André Comte-Sponville n’est pas du tout du même avis. La santé au détriment de la liberté? Un choix non républicain que combat avec force le philosophe français. “Il n’est pas écrit au fronton de nos mairies ‘Santé, égalité, fraternité’, que je sache. Il est écrit ‘Liberté, égalité, fraternité’ et j’espère ne pas être le seul dans ce pays à penser que la liberté est une valeur supérieure à la santé”, dénonçait-il, d’une conviction profonde, sur le plateau de France info ce 2 avril dernier.

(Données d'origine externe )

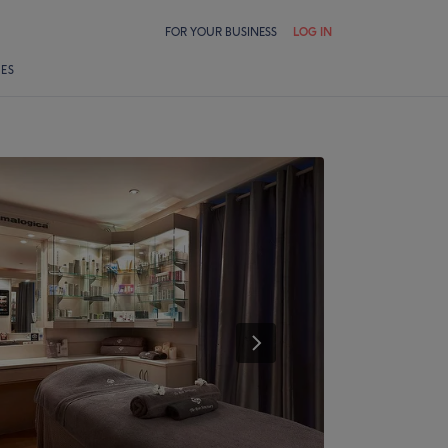
FOR YOUR BUSINESS
LOG IN
LES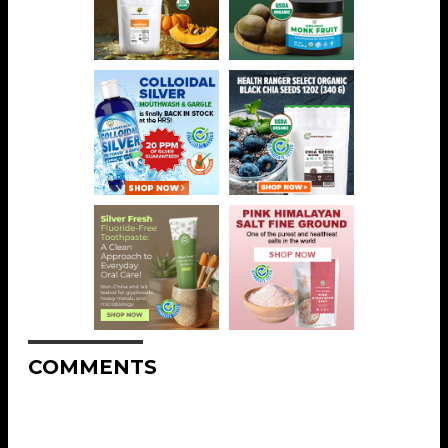
COMMENTS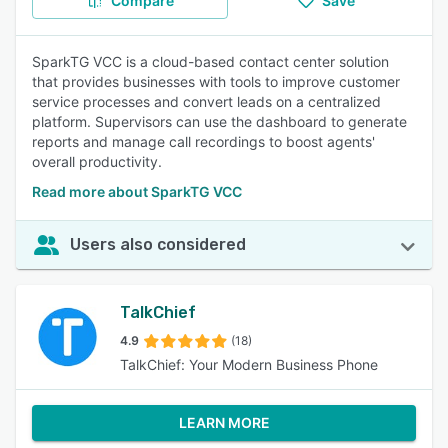
Compare
Save
SparkTG VCC is a cloud-based contact center solution
that provides businesses with tools to improve customer
service processes and convert leads on a centralized
platform. Supervisors can use the dashboard to generate
reports and manage call recordings to boost agents'
overall productivity.
Read more about SparkTG VCC
Users also considered
TalkChief
4.9
(18)
TalkChief: Your Modern Business Phone
LEARN MORE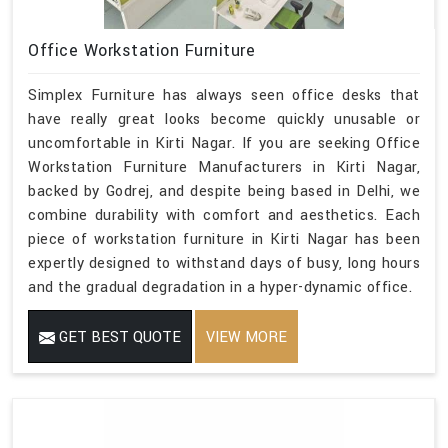
Office Workstation Furniture
Simplex Furniture has always seen office desks that
have really great looks become quickly unusable or
uncomfortable in Kirti Nagar. If you are seeking Office
Workstation Furniture Manufacturers in Kirti Nagar,
backed by Godrej, and despite being based in Delhi, we
combine durability with comfort and aesthetics. Each
piece of workstation furniture in Kirti Nagar has been
expertly designed to withstand days of busy, long hours
and the gradual degradation in a hyper-dynamic office.
GET BEST QUOTE
VIEW MORE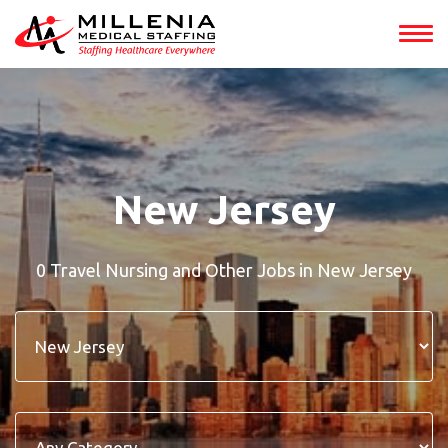
New Jersey
0 Travel Nursing and Other Jobs in New Jersey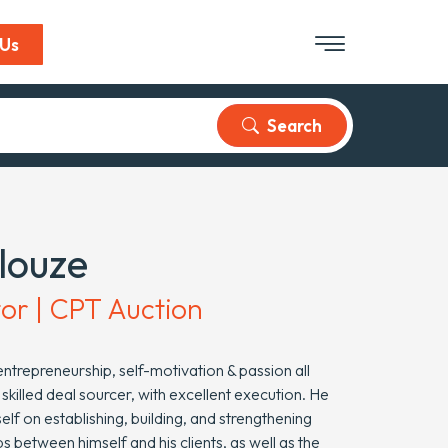
 Us
Search
Ilouze
tor | CPT Auction
ntrepreneurship, self-motivation & passion all
 skilled deal sourcer, with excellent execution. He
elf on establishing, building, and strengthening
ps between himself and his clients, as well as the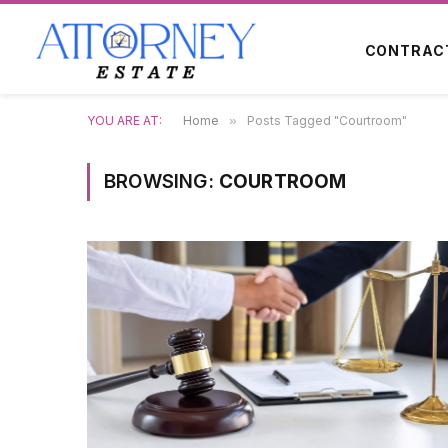
CONTRAC
YOU ARE AT:
Home
»
Posts Tagged "Courtroom"
BROWSING:
COURTROOM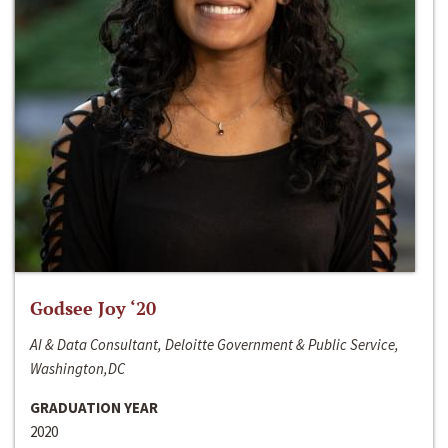
Godsee Joy ‘20
AI & Data Consultant, Deloitte Government & Public Service,
Washington,DC
GRADUATION YEAR
2020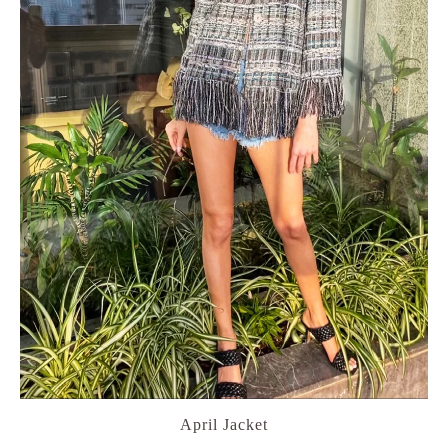
April Jacket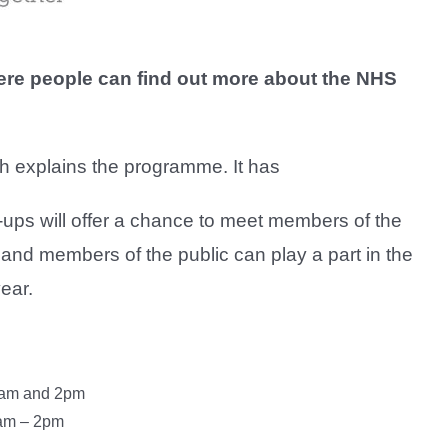
re people can find out more about the NHS
ch explains the programme. It has
ps will offer a chance to meet members of the
and members of the public can play a part in the
ear.
0am and 2pm
1am – 2pm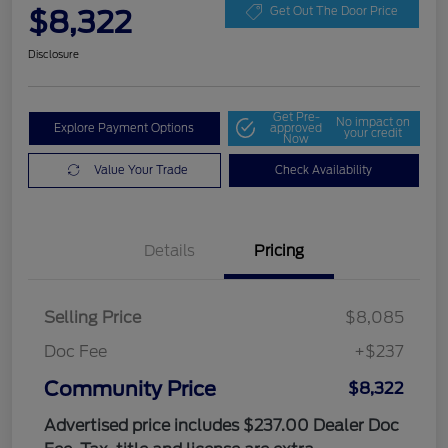
$8,322
Get Out The Door Price
Disclosure
Get Pre-
No impact on
Explore Payment Options
approved
your credit
Now
Value Your Trade
Check Availability
Details
Pricing
Selling Price
$8,085
Doc Fee
+$237
Community Price
$8,322
Advertised price includes $237.00 Dealer Doc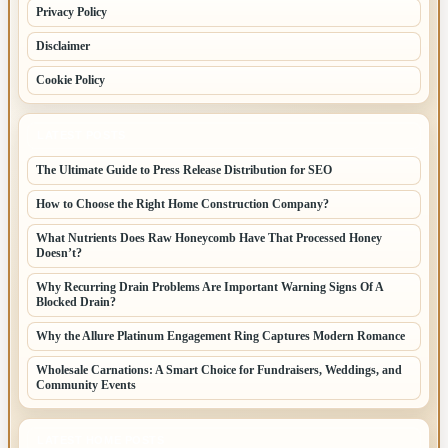
Privacy Policy
Disclaimer
Cookie Policy
LATEST POSTS
The Ultimate Guide to Press Release Distribution for SEO
How to Choose the Right Home Construction Company?
What Nutrients Does Raw Honeycomb Have That Processed Honey
Doesn’t?
Why Recurring Drain Problems Are Important Warning Signs Of A
Blocked Drain?
Why the Allure Platinum Engagement Ring Captures Modern Romance
Wholesale Carnations: A Smart Choice for Fundraisers, Weddings, and
Community Events
LATEST HOME POSTS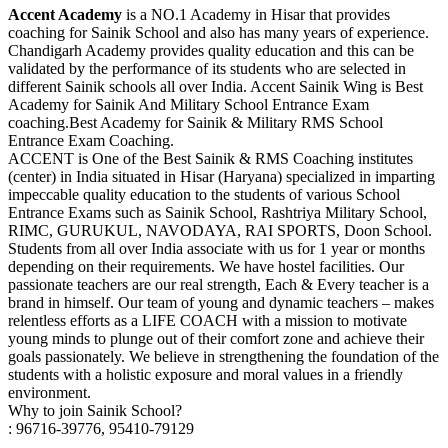
Accent Academy
is a NO.1 Academy in Hisar that provides
coaching for Sainik School and also has many years of experience.
Chandigarh Academy provides quality education and this can be
validated by the performance of its students who are selected in
different Sainik schools all over India. Accent Sainik Wing is Best
Academy for Sainik And Military School Entrance Exam
coaching.Best Academy for Sainik & Military RMS School
Entrance Exam Coaching.
ACCENT is One of the Best Sainik & RMS Coaching institutes
(center) in India situated in Hisar (Haryana) specialized in imparting
impeccable quality education to the students of various School
Entrance Exams such as Sainik School, Rashtriya Military School,
RIMC, GURUKUL, NAVODAYA, RAI SPORTS, Doon School.
Students from all over India associate with us for 1 year or months
depending on their requirements. We have hostel facilities. Our
passionate teachers are our real strength, Each & Every teacher is a
brand in himself. Our team of young and dynamic teachers – makes
relentless efforts as a LIFE COACH with a mission to motivate
young minds to plunge out of their comfort zone and achieve their
goals passionately. We believe in strengthening the foundation of the
students with a holistic exposure and moral values in a friendly
environment.
Why to join Sainik School?
: 96716-39776, 95410-79129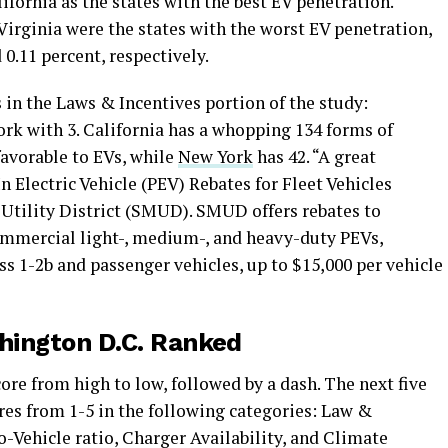
ifornia as the states with the best EV penetration.
irginia were the states with the worst EV penetration,
 0.11 percent, respectively.
 in the Laws & Incentives portion of the study:
ork with 3. California has a whopping 134 forms of
favorable to EVs, while
New York
has 42. “A great
n Electric Vehicle (PEV) Rebates for Fleet Vehicles
Utility District (SMUD). SMUD offers rebates to
ommercial light-, medium-, and heavy-duty PEVs,
ss 1-2b and passenger vehicles, up to $15,000 per vehicle
shington D.C. Ranked
score from high to low, followed by a dash. The next five
res from 1-5 in the following categories: Law &
o-Vehicle ratio, Charger Availability, and Climate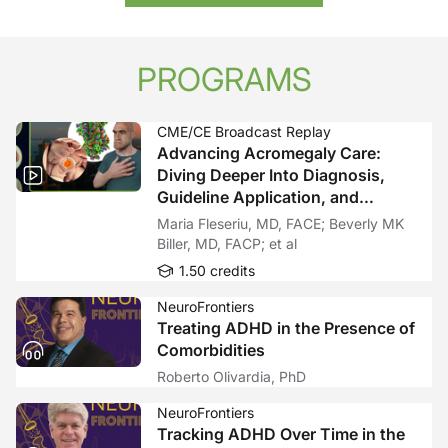
PROGRAMS
CME/CE Broadcast Replay
Advancing Acromegaly Care:
Diving Deeper Into Diagnosis,
Guideline Application, and
Emerging Therapies—A Fireside
Maria Fleseriu, MD, FACE; Beverly MK
Chat With Expert Perspectives
Biller, MD, FACP; et al
1.50 credits
NeuroFrontiers
Treating ADHD in the Presence of
Comorbidities
Roberto Olivardia, PhD
NeuroFrontiers
Tracking ADHD Over Time in the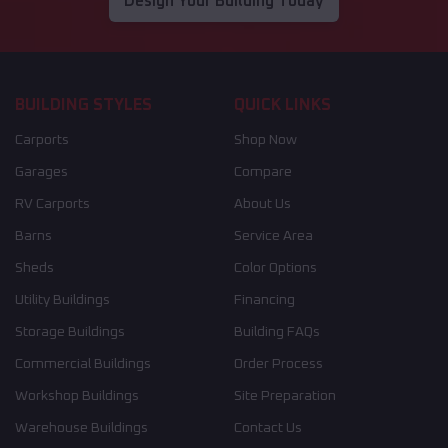
Design Your Building Today
BUILDING STYLES
QUICK LINKS
Carports
Shop Now
Garages
Compare
RV Carports
About Us
Barns
Service Area
Sheds
Color Options
Utility Buildings
Financing
Storage Buildings
Building FAQs
Commercial Buildings
Order Process
Workshop Buildings
Site Preparation
Warehouse Buildings
Contact Us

“La santé n’est pas une valeur”
“Non, la santé n’est pas la valeur suprême. D’ailleurs, la santé n’est pas une valeur du tout: c’est un bien. Un bien, c’est quelque chose qui est désirable et, éventuellement, enviable. Une valeur, c’est quelque chose qui est estimable ou admirable”, argumente-t-il. “Je peux ainsi envier quelqu’un parce qu’il est en meilleure santé que moi. Je peux envier quelqu’un parce qu’il est plus riche que moi. Autrement dit, la santé et la richesse, ce sont des biens. Mais si, au contraire, j’admire quelqu’un parce qu’il est en meilleure santé que moi ou plus riche que moi, je suis un imbécile. Je peux admirer quelqu’un parce qu’il est plus courageux que moi, plus juste que moi, plus généreux que moi... Ça, ce sont des vraies valeurs”, martèle-t-il.
Dénonciation du “panmédicalisme”
“Si l’on soumet les valeurs aux biens, on est déjà dans une société nihiliste”, juge le philosophe. “Si l’on vous dit qu’il n’y a rien au-dessus de l’argent, c’est du nihilisme financier. Si l’on vous dit qu’il n’y a rien au-dessus de la santé, c’est du nihilisme sanitaire”, insiste-t-il. André-Comte Sponville dénonce ainsi les dérives du “panmédicalisme”, soit faire de la santé, “à tort”, la valeur suprême” de la société, et le “sanitairement correct”.